Hyperliquid founder Jeff has criticized several major centralized exchanges, according to Wu Blockchain. He claimed that these platforms are not transparent about liquidation figures, often displaying far fewer liquidations than actually occur. Jeff noted that even if thousands of liquidations happen in a single second, exchanges might only show one publicly, suggesting that actual data could be underreported by as much as 100 times.
Understanding Liquidations and Their Importance
In crypto trading, a liquidation occurs when a trader loses all the funds in a leveraged position. At this point, the exchange automatically closes the trade to prevent further losses. Liquidation data is crucial because it reflects how much risk traders are taking and how volatile the market may be.
When exchanges underreport liquidations, they obscure the true level of market risk. Traders may assume conditions are stable when they are not, leading to misinformed decisions.
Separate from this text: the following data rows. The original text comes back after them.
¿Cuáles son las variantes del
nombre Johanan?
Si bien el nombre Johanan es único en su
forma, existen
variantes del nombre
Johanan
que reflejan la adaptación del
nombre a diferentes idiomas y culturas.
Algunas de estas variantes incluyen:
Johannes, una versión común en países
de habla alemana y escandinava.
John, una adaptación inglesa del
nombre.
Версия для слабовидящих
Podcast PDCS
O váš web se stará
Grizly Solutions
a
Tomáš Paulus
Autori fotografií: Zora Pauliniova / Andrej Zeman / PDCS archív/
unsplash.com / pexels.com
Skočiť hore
Jeff, the founder of Hyperliquid, argues that this lack of transparency undermines trust in the system. Many traders rely on liquidation data to gauge market conditions, and incomplete or inaccurate reporting can result in larger losses.
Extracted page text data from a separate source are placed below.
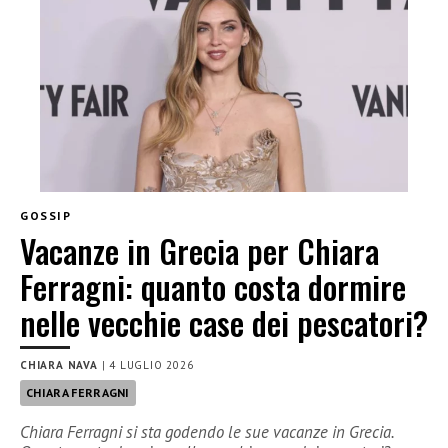
GOSSIP
Vacanze in Grecia per Chiara
Ferragni: quanto costa dormire
nelle vecchie case dei pescatori?
CHIARA NAVA
|
4 LUGLIO 2026
CHIARA FERRAGNI
Chiara Ferragni si sta godendo le sue vacanze in Grecia.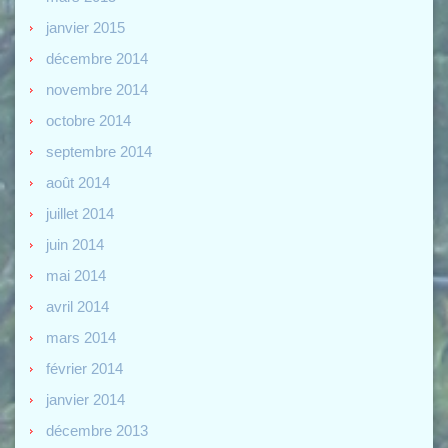
janvier 2015
décembre 2014
novembre 2014
octobre 2014
septembre 2014
août 2014
juillet 2014
juin 2014
mai 2014
avril 2014
mars 2014
février 2014
janvier 2014
décembre 2013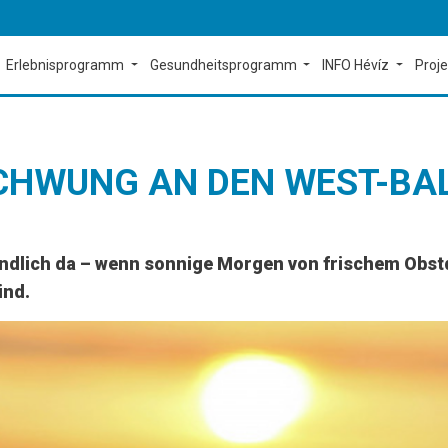
Erlebnisprogramm
Gesundheitsprogramm
INFO Hévíz
Proj
SCHWUNG AN DEN WEST-BA
endlich da – wenn sonnige Morgen von frischem Obstd
ind.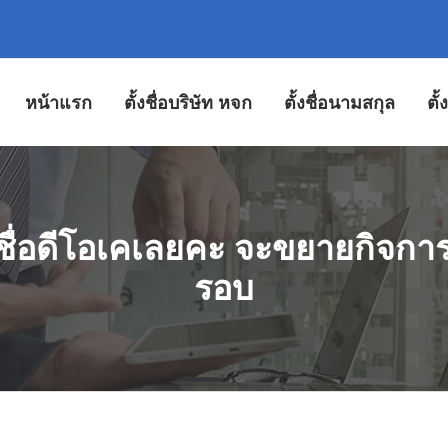
หน้าแรก
ตั้งชื่อบริษัท หจก
ตั้งชื่อนามสกุล
ตั
ชื่อดีโอเคเลยคะ จะขยายกิจการท
รอบ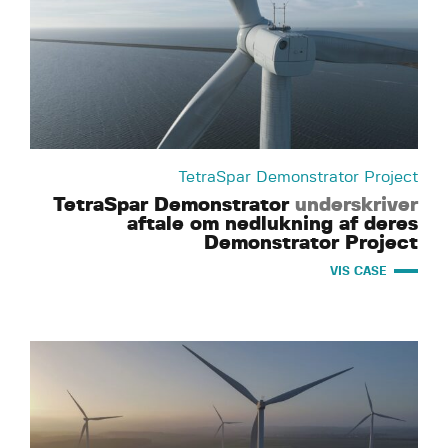
TetraSpar Demonstrator Project
TetraSpar Demonstrator
underskriver
aftale om nedlukning af deres
Demonstrator Project
VIS CASE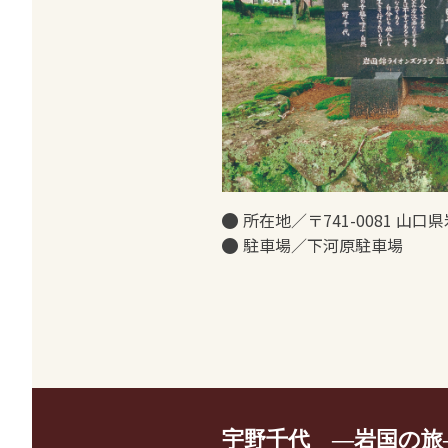
所在地／〒741-0081 山
駐車場／下河原駐車場
宇野千代 ―岩国の旅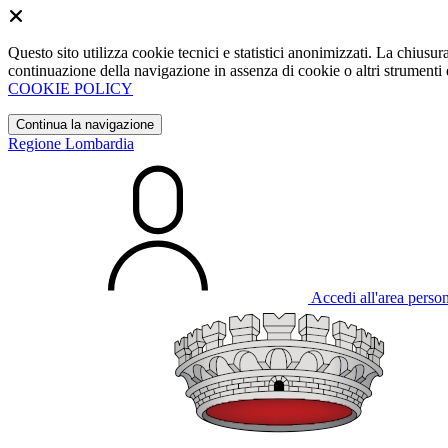
Questo sito utilizza cookie tecnici e statistici anonimizzati. La chiu
continuazione della navigazione in assenza di cookie o altri strumenti d
COOKIE POLICY
Continua la navigazione
Regione Lombardia
Accedi all'area perso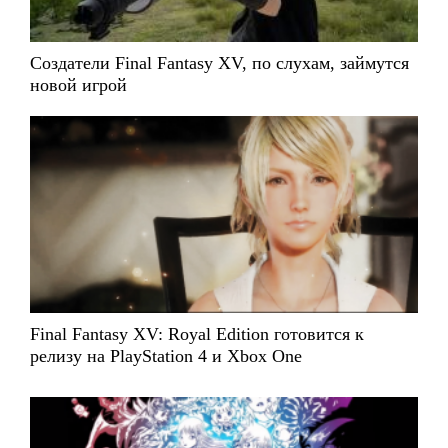
Создатели Final Fantasy XV, по слухам, займутся
новой игрой
Final Fantasy XV: Royal Edition готовится к
релизу на PlayStation 4 и Xbox One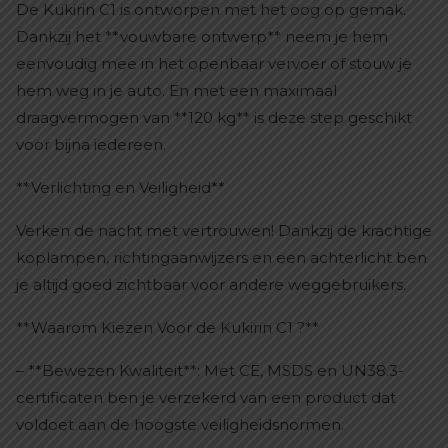
De Kukirin C1 is ontworpen met het oog op gemak.
Dankzij het **vouwbare ontwerp** neem je hem
eenvoudig mee in het openbaar vervoer of stouw je
hem weg in je auto. En met een maximaal
draagvermogen van **120 kg** is deze step geschikt
voor bijna iedereen.
**Verlichting en Veiligheid**
Verken de nacht met vertrouwen! Dankzij de krachtige
koplampen, richtingaanwijzers en een achterlicht ben
je altijd goed zichtbaar voor andere weggebruikers.
**Waarom Kiezen Voor de Kukirin C1 ?**
– **Bewezen Kwaliteit**: Met CE, MSDS en UN38.3-
certificaten ben je verzekerd van een product dat
voldoet aan de hoogste veiligheidsnormen.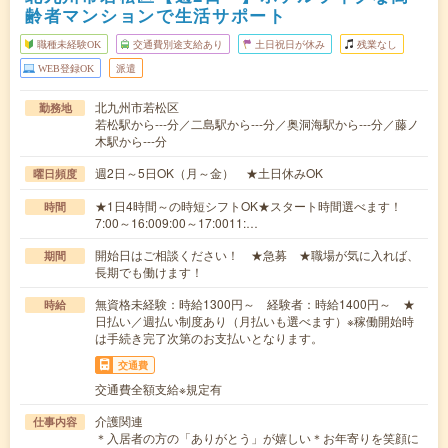
齢者マンションで生活サポート
職種未経験OK
交通費別途支給あり
土日祝日が休み
残業なし
WEB登録OK
派遣
北九州市若松区
勤務地
若松駅から---分／二島駅から---分／奥洞海駅から---分／藤ノ
木駅から---分
週2日～5日OK（月～金） ★土日休みOK
曜日頻度
★1日4時間～の時短シフトOK★スタート時間選べます！
時間
7:00～16:009:00～17:0011:…
開始日はご相談ください！ ★急募 ★職場が気に入れば、
期間
長期でも働けます！
無資格未経験：時給1300円～ 経験者：時給1400円～ ★
時給
日払い／週払い制度あり（月払いも選べます）※稼働開始時
は手続き完了次第のお支払いとなります。
交通費
交通費全額支給※規定有
介護関連
仕事内容
＊入居者の方の「ありがとう」が嬉しい＊お年寄りを笑顔に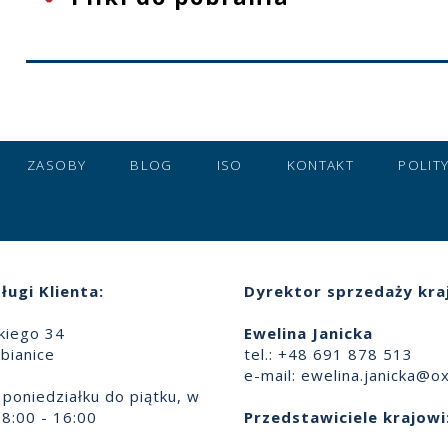
ZASOBY
BLOG
ISO
KONTAKT
POLIT
ługi Klienta:
Dyrektor sprzedaży kra
skiego 34
Ewelina Janicka
bianice
tel.: +48 691 878 513
e-mail:
ewelina.janicka@ox
poniedziałku do piątku, w
8:00 - 16:00
Przedstawiciele krajowi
Centralized vs. Decentralized Transparency
This issue underscores a key difference between centralized exchanges (CEXs) and decentralized finance (DeFi) platforms. On DeFi platforms, every transaction and liquidation is recorded on the blockchain and can be verified publicly. In contrast, centralized exchanges control their own data, meaning only the platform knows the full picture.
Jeff suggests that some centralized exchanges exploit this control to mask market instability, giving users a false sense of security during periods of high volatility. Platforms like Hyperliquid, however, prioritize real-time, verifiable reporting, allowing traders to track every liquidation and gain a more accurate understanding of the market.
Why Concealing Data Is Dangerous
Hiding liquidation data can have serious consequences for the entire market. Experts call this problem “data blindness”—traders make decisions based on incomplete information, potentially triggering cascading losses where multiple traders are liquidated in succession.
Accurate liquidation data is essential for analysts to assess the amount of leverage in the market and determine its fragility. Jeff believes exchanges should take responsibility by publishing full liquidation numbers. Without transparency, confidence in centralized trading platforms continues to erode.
Advocating for Accountability
Jeff’s comments have reignited discussions about exchange accountability. Experts are now calling for stronger rules on data transparency, arguing that all exchanges should disclose liquidation data publicly, similar to how DeFi platforms operate.
As the crypto industry matures, users increasingly demand honesty and openness. Exchanges that are transparent with their trading data may earn greater trust from traders and regulators alike, while those that obscure information risk damaging their credibility.
Jeff’s warning is clear: transparency builds trust, while hiding information destroys it. For the crypto market to progress, exchanges must show the real picture, no matter how uncomfortable it may be.